“Nena, ahora que te he encontrado”
“Nena, ahora que te he encontrado, no puedo dejarte ir. Construí mi
mundo alrededor tuyo, te necesito nena, aunque, no me necesites.
Nena, desde que nos conocimos, sabía en este corazón mío, que el amor que teníamos, no podía ser malo, que
hice bien, y esperé. Toda mi vida he esperado por alguien, que me diera amor
como tú. Ahora me dice que me quieres dejar, Cariño, no puedo dejar que hagas
eso”.
Escuche esta canción en el verano de 1968 cuando las vacaciones del
colegio duraban más de tres meses. Nos acompañaba a Manuel y a mi camino a la playa de La
Herradura, todos los días de la semana. Solíamos andar por el borde del
parapeto que protegía la pista que vadeaba el acantilado que conducía a la
playa, desde El Regatas a La Herradura. Éramos adolescentes de apenas trece años,
cuando la vida era como el mar, insondable, infinita y misteriosa. Pero
nosotros estábamos ya mojándonos los pies descalzos en su playa. Creíamos que sabíamos
suficiente de la vida. Lo cual era que… ¡queríamos
ser felices! Y la vida era simple, hacer lo que nos complacía y nos alegrara.

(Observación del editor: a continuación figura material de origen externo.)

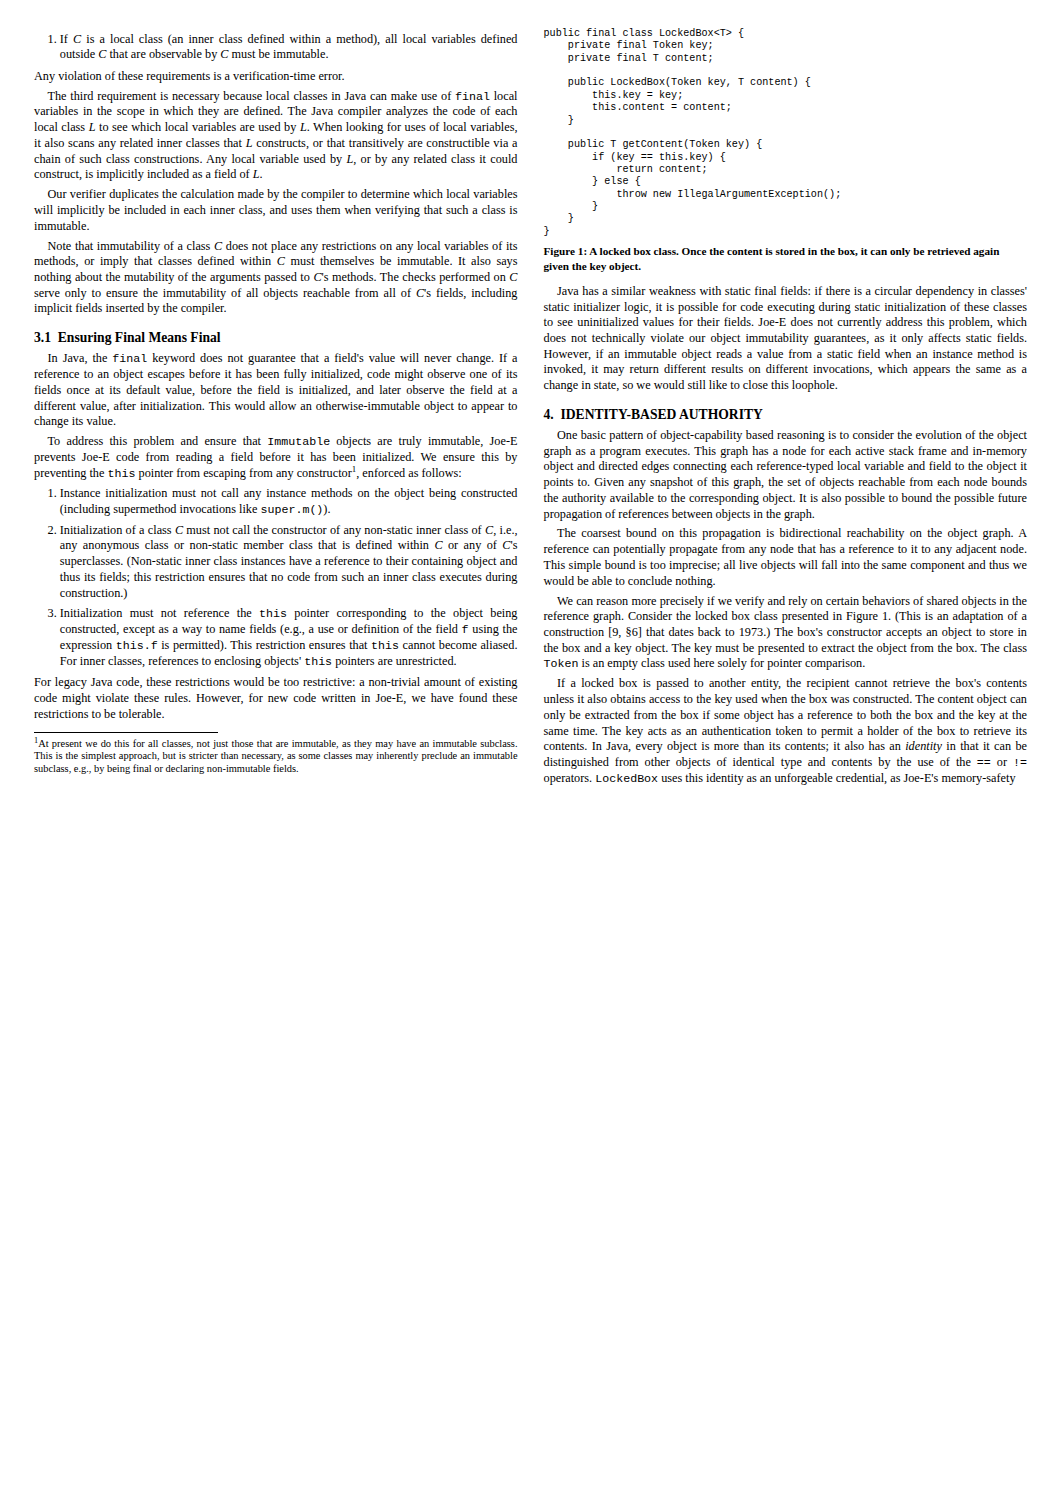If C is a local class (an inner class defined within a method), all local variables defined outside C that are observable by C must be immutable.
Any violation of these requirements is a verification-time error.
The third requirement is necessary because local classes in Java can make use of final local variables in the scope in which they are defined. The Java compiler analyzes the code of each local class L to see which local variables are used by L. When looking for uses of local variables, it also scans any related inner classes that L constructs, or that transitively are constructible via a chain of such class constructions. Any local variable used by L, or by any related class it could construct, is implicitly included as a field of L.
Our verifier duplicates the calculation made by the compiler to determine which local variables will implicitly be included in each inner class, and uses them when verifying that such a class is immutable.
Note that immutability of a class C does not place any restrictions on any local variables of its methods, or imply that classes defined within C must themselves be immutable. It also says nothing about the mutability of the arguments passed to C's methods. The checks performed on C serve only to ensure the immutability of all objects reachable from all of C's fields, including implicit fields inserted by the compiler.
3.1 Ensuring Final Means Final
In Java, the final keyword does not guarantee that a field's value will never change. If a reference to an object escapes before it has been fully initialized, code might observe one of its fields once at its default value, before the field is initialized, and later observe the field at a different value, after initialization. This would allow an otherwise-immutable object to appear to change its value.
To address this problem and ensure that Immutable objects are truly immutable, Joe-E prevents Joe-E code from reading a field before it has been initialized. We ensure this by preventing the this pointer from escaping from any constructor1, enforced as follows:
Instance initialization must not call any instance methods on the object being constructed (including supermethod invocations like super.m()).
Initialization of a class C must not call the constructor of any non-static inner class of C, i.e., any anonymous class or non-static member class that is defined within C or any of C's superclasses. (Non-static inner class instances have a reference to their containing object and thus its fields; this restriction ensures that no code from such an inner class executes during construction.)
Initialization must not reference the this pointer corresponding to the object being constructed, except as a way to name fields (e.g., a use or definition of the field f using the expression this.f is permitted). This restriction ensures that this cannot become aliased. For inner classes, references to enclosing objects' this pointers are unrestricted.
For legacy Java code, these restrictions would be too restrictive: a non-trivial amount of existing code might violate these rules. However, for new code written in Joe-E, we have found these restrictions to be tolerable.
1At present we do this for all classes, not just those that are immutable, as they may have an immutable subclass. This is the simplest approach, but is stricter than necessary, as some classes may inherently preclude an immutable subclass, e.g., by being final or declaring non-immutable fields.
public final class LockedBox<T> {
    private final Token key;
    private final T content;

    public LockedBox(Token key, T content) {
        this.key = key;
        this.content = content;
    }

    public T getContent(Token key) {
        if (key == this.key) {
            return content;
        } else {
            throw new IllegalArgumentException();
        }
    }
}
Figure 1: A locked box class. Once the content is stored in the box, it can only be retrieved again given the key object.
Java has a similar weakness with static final fields: if there is a circular dependency in classes' static initializer logic, it is possible for code executing during static initialization of these classes to see uninitialized values for their fields. Joe-E does not currently address this problem, which does not technically violate our object immutability guarantees, as it only affects static fields. However, if an immutable object reads a value from a static field when an instance method is invoked, it may return different results on different invocations, which appears the same as a change in state, so we would still like to close this loophole.
4. IDENTITY-BASED AUTHORITY
One basic pattern of object-capability based reasoning is to consider the evolution of the object graph as a program executes. This graph has a node for each active stack frame and in-memory object and directed edges connecting each reference-typed local variable and field to the object it points to. Given any snapshot of this graph, the set of objects reachable from each node bounds the authority available to the corresponding object. It is also possible to bound the possible future propagation of references between objects in the graph.
The coarsest bound on this propagation is bidirectional reachability on the object graph. A reference can potentially propagate from any node that has a reference to it to any adjacent node. This simple bound is too imprecise; all live objects will fall into the same component and thus we would be able to conclude nothing.
We can reason more precisely if we verify and rely on certain behaviors of shared objects in the reference graph. Consider the locked box class presented in Figure 1. (This is an adaptation of a construction [9, §6] that dates back to 1973.) The box's constructor accepts an object to store in the box and a key object. The key must be presented to extract the object from the box. The class Token is an empty class used here solely for pointer comparison.
If a locked box is passed to another entity, the recipient cannot retrieve the box's contents unless it also obtains access to the key used when the box was constructed. The content object can only be extracted from the box if some object has a reference to both the box and the key at the same time. The key acts as an authentication token to permit a holder of the box to retrieve its contents. In Java, every object is more than its contents; it also has an identity in that it can be distinguished from other objects of identical type and contents by the use of the == or != operators. LockedBox uses this identity as an unforgeable credential, as Joe-E's memory-safety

Ir a la playa era una de las cosas que nos deleitaba. Tenía el sol que
nos bronceaba, el mar que nos bañaba y chicas a quien mirar. Nos gustaba retar a
la corriente de las aguas de La Herradura con nuestros alfeñiques cuerpos. La
verdad es que no conseguíamos ligar ninguna chica en todo el verano pero
siempre regresábamos por un poco más decepción cada mañana, sin rencor.
Mi amigo Manuel era un tipo risueño por naturaleza, pelotero y fiestero
como todos. Pateando la pelota en las tardes y bailando en las fiestas de los sábados
consumíamos lo poco de energía que nuestro metabolismo nos dejaba. Y necesitábamos
más para cirear a las chicas que deseaban ser cireadas.
En el barrio de Manuel las parejas estaban establecidas de facto, aunque
no lo fueran, más que todo por consenso, básicamente llevado a cabo por las
chicas. Entonces se sabía que chico tenía que estar con que chica. Y ese
acuerdo no se podía alterar ni con el pensamiento. A Manuel le habían asignado
una morenita, graciosa y bonita con quien él no estaba muy entusiasmado. Nunca
mostró un descontento, siempre lucia risueño
y siempre caballeroso. Las demás chicas alentaban que se concretara esa relación
pero Manuel siempre la mantuvo como una muy bonita y linda amistad.
A mí me habían otorgado a una chica simpática, bien formada y más alta
que yo. Pero yo sentía atracción por la
hermana de Manuel, Patricia. Me gustaba verla, hablarle. Era menuda, chiquita,
pelo castaño y voz ronquita. A ella la habían “comprometido” con un chico
petulante y callado. Me caía mal, por su propia culpa. Pensé por un momento que
tendríamos que dirimir ese problema a golpes. Lo fatal era que ese acuerdo no podía
ser trasgredido ni por golpes, ni por nadie y ni por nada en este mundo.
Me alejé un tiempo del barrio de Manuel. Volví
a los meses y lo busqué. Una vecina
al verme tocar la puerta se me acerca y me dice que Manuel ya no vive allí, que
había muerto y que su familia se había mudado. No entendí lo que me dijo o no
lo quise entender o no lo podía entender. No era posible que un chico muera
tan, tan joven. Por primera vez conocí la muerte de una persona que no debía morir,
porque era parte de mi mundo, de mi generación, de lo que me pertenecía, de mi
juventud, de la juventud que está hecha para vivir, pues no se muere en la
juventud, sino más adelante, en la vejez, como se morían mis abuelos y los tíos.
Así fue que Manuel pasó a ser un muerto
de mi juventud, a mi pesar… con un profundo pesar.
Más la melodía de esta canción agita los recuerdos dulces del pasado.